Transcreva fielmente o trecho da entrevista que vai de "Se o PT buscar" até "Corinthians e Palmeiras.".

Trecho do texto>
════════════════════
Alguns caciques tucanos, como Aloysio Nunes, declararam voto em Lula. Fernando Henrique Cardoso pode fazer o mesmo ainda no primeiro turno. O senhor também pensa nisso? Respeito a opinião do meu amigo Aloysio Nunes. Desconheço o que FHC vai declarar. Quanto a mim, externarei minha direção quando todos os atores estiverem em cena. Mas seria pouco provável seguir o Aloysio.

Se o PT buscar seu apoio, as portas estarão fechadas? Sou político e estamos em processo eleitoral polarizado. Não fecho as portas para ninguém que queira conversar sobre manutenção do estado democrático e projetos estruturantes para o país.

Quais as semelhanças e as diferenças entre Lula e Bolsonaro? Esta não é uma resposta fácil. Não me agradam os intensos e sucessivos confrontos na política. Gostaria que a grande diferença entre eles estivesse apenas nos times para os quais torcem, Corinthians e Palmeiras.

O que achou da ida de Geraldo Alckmin para o PSB e para o posto de vice de Lula, contra quem o senhor e ele próprio já disputaram eleições? O Geraldo avaliou sua história e posição dentro do partido e resolveu deixá-lo. Ele não me consultou, não conheço as suas razões. Achei ruim sua saída. Lamento a perda por ser um quadro importante, que sempre participou do processo eleitoral pelo PSDB.
════════════════════
Itens de questionário baseados em gráficos>
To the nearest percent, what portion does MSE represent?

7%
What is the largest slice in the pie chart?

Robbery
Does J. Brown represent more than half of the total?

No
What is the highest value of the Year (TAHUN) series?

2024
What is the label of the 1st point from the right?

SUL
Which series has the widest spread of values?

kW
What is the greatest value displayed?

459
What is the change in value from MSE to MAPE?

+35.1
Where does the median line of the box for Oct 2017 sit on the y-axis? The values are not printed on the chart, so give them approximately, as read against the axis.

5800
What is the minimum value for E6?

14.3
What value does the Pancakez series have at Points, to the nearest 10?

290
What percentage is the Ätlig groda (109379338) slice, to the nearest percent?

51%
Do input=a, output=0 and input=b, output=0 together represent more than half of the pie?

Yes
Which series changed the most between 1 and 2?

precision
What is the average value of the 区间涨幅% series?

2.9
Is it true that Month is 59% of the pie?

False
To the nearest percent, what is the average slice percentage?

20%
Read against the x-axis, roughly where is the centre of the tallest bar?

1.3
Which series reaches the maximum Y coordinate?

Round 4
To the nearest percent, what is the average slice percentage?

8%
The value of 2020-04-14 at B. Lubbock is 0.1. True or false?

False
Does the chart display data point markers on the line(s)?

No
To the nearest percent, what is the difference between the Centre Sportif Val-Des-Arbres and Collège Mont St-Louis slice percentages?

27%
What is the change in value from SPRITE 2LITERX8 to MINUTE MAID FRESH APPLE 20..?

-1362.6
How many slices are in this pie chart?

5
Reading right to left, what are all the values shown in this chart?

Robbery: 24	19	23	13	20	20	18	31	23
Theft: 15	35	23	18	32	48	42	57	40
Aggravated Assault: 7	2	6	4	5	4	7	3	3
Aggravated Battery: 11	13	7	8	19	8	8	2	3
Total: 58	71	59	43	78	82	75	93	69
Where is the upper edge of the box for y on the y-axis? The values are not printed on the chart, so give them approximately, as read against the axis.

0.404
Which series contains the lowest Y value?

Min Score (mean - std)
════════════════════
Exercício resolvido>
Se o PT buscar seu apoio, as portas estarão fechadas? Sou político e estamos em processo eleitoral polarizado. Não fecho as portas para ninguém que queira conversar sobre manutenção do estado democrático e projetos estruturantes para o país.

Quais as semelhanças e as diferenças entre Lula e Bolsonaro? Esta não é uma resposta fácil. Não me agradam os intensos e sucessivos confrontos na política. Gostaria que a grande diferença entre eles estivesse apenas nos times para os quais torcem, Corinthians e Palmeiras.